Non tutto, però, è stato lineare. Le dichiarazioni di Sebastiano Visintin – marito di Liliana, finito sotto indagine – hanno più volte contestato tanto l’idea della relazione quanto l’interpretazione dei fatti proposta da Sterpin. In alcuni passaggi, la dialettica è diventata aspra: l’“amicizia speciale” rivendicata da Sterpin contro l’“impossibilità” sostenuta dalla difesa di Visintin; i sacchi in cui fu ritrovato il corpo; vecchie immagini e foto riemerse dagli archivi e finite al centro di ricostruzioni divergenti. Ma, al netto del rumore, resta il dato giuridico: la testimonianza di Sterpin è oggi utilizzabile in un eventuale processo, nonostante la sua morte.

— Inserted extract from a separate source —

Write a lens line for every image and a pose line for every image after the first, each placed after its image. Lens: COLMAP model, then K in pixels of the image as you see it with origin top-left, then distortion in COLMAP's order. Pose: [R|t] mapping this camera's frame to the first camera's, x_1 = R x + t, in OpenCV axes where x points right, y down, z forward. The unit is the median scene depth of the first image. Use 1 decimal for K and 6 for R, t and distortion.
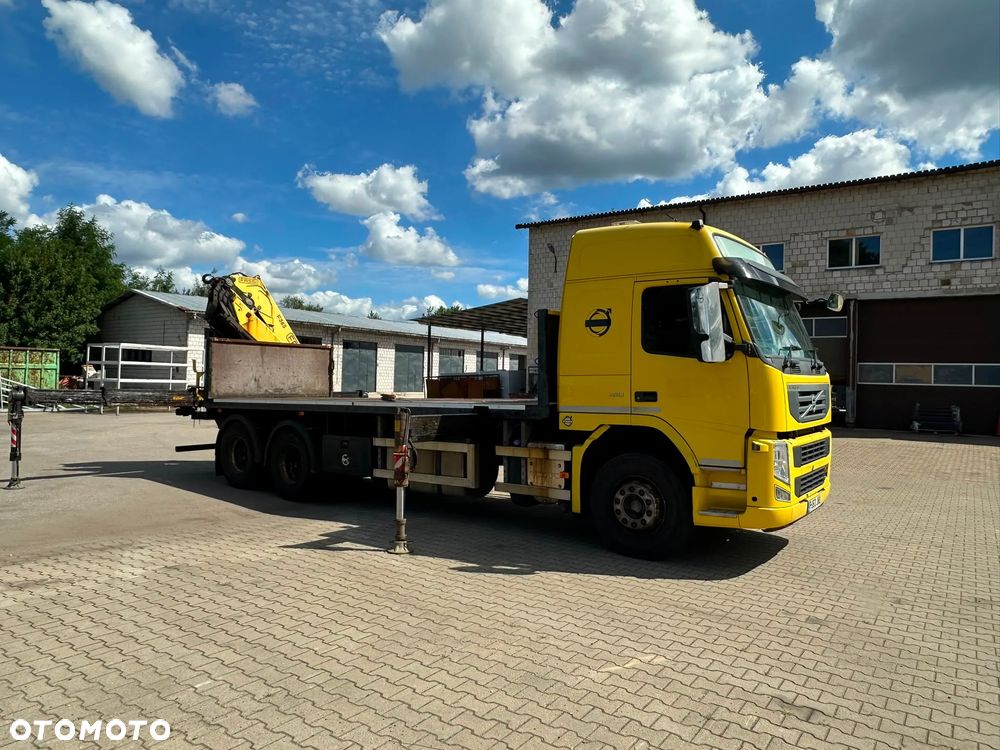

È un punto tecnico cruciale che evita vuoti probatori e consegna ai giudici una voce ormai non più interrogabile.

Il fronte giudiziario: indagini, garanzie, conflitti di narrazione

La posizione di Sebastiano Visintin – marito di Liliana – è passata nel tempo da quella di coniuge scosso a indagato. In alcune occasioni, i suoi legali hanno espresso “sorpresa” per capi d’imputazione considerati specifici, contestando la ricostruzione accusatoria e opponendosi a taluni passaggi istruttori. È un gioco di pesi e contrappesi tipico della fase delle indagini preliminari, in cui la presunzione di innocenza è un presidio, ma la ricerca di riscontri non concede tregua. In questo contesto, le uscite pubbliche di Visintin e di Sterpin hanno spesso preso traiettorie divergenti, sino allo scontro aperto su punti come i sacchi o i rapporti nella coppia. Per chi indaga, quel che conta sono i dati: tabulati, tracce, tempi, luoghi. E, soprattutto, la tenuta complessiva dell’ipotesi di omicidio alla luce degli ultimi accertamenti.

Nel salutare Claudio Sterpin, resta l’immagine di un uomo che per quattro anni ha legato il proprio nome a quello di Liliana, rivendicando un rapporto e una verità sentita come dovere. Resta, soprattutto, la voce del fratello Sergio, che oggi si dice addolorato e insieme determinato: “Mi dispiace che non vedrà l’epilogo…”. È una frase che non concede scorciatoie ai lettori e nemmeno agli inquirenti: indica che l’epilogo non c’è ancora. Non il vero, non quello che conta nelle carte.

Il fascicolo, allora, torna dove deve stare: tra perizie, reperti, cronologie; lontano dalle scorciatoie del pregiudizio, ma anche dai comfort del dubbio sterile. La morte di Sterpin toglie alla scena un volto molto esposto; non toglie quello che serve ora: continuare a cercare riscontri, comporre un quadro coerente, misurare ogni frammento alla luce di tecniche e norme. In questa fatica, il dolore dei familiari – il rimpianto di non aver fatto prima, la tenacia di chiedere giustizia – è un monito: dietro le parole, ci sono vite.

Se e quando arriverà un processo, la testimonianza di Claudio Sterpin, le consulenze medico-legali e gli accertamenti sui reperti comporranno il perimetro della decisione. Fino ad allora, vale il principio che guida ogni cronaca nera responsabile: distinguere ciò che sappiamo da ciò che crediamo, ciò che è scritto da ciò che è detto, e ricordare che ogni data – dal 14 dicembre 2021 al 5 gennaio 2022, fino al 14 febbraio 2026 – non è solo un numero: è una traccia. E le tracce, quando sono lette con metodo, portano da qualche parte.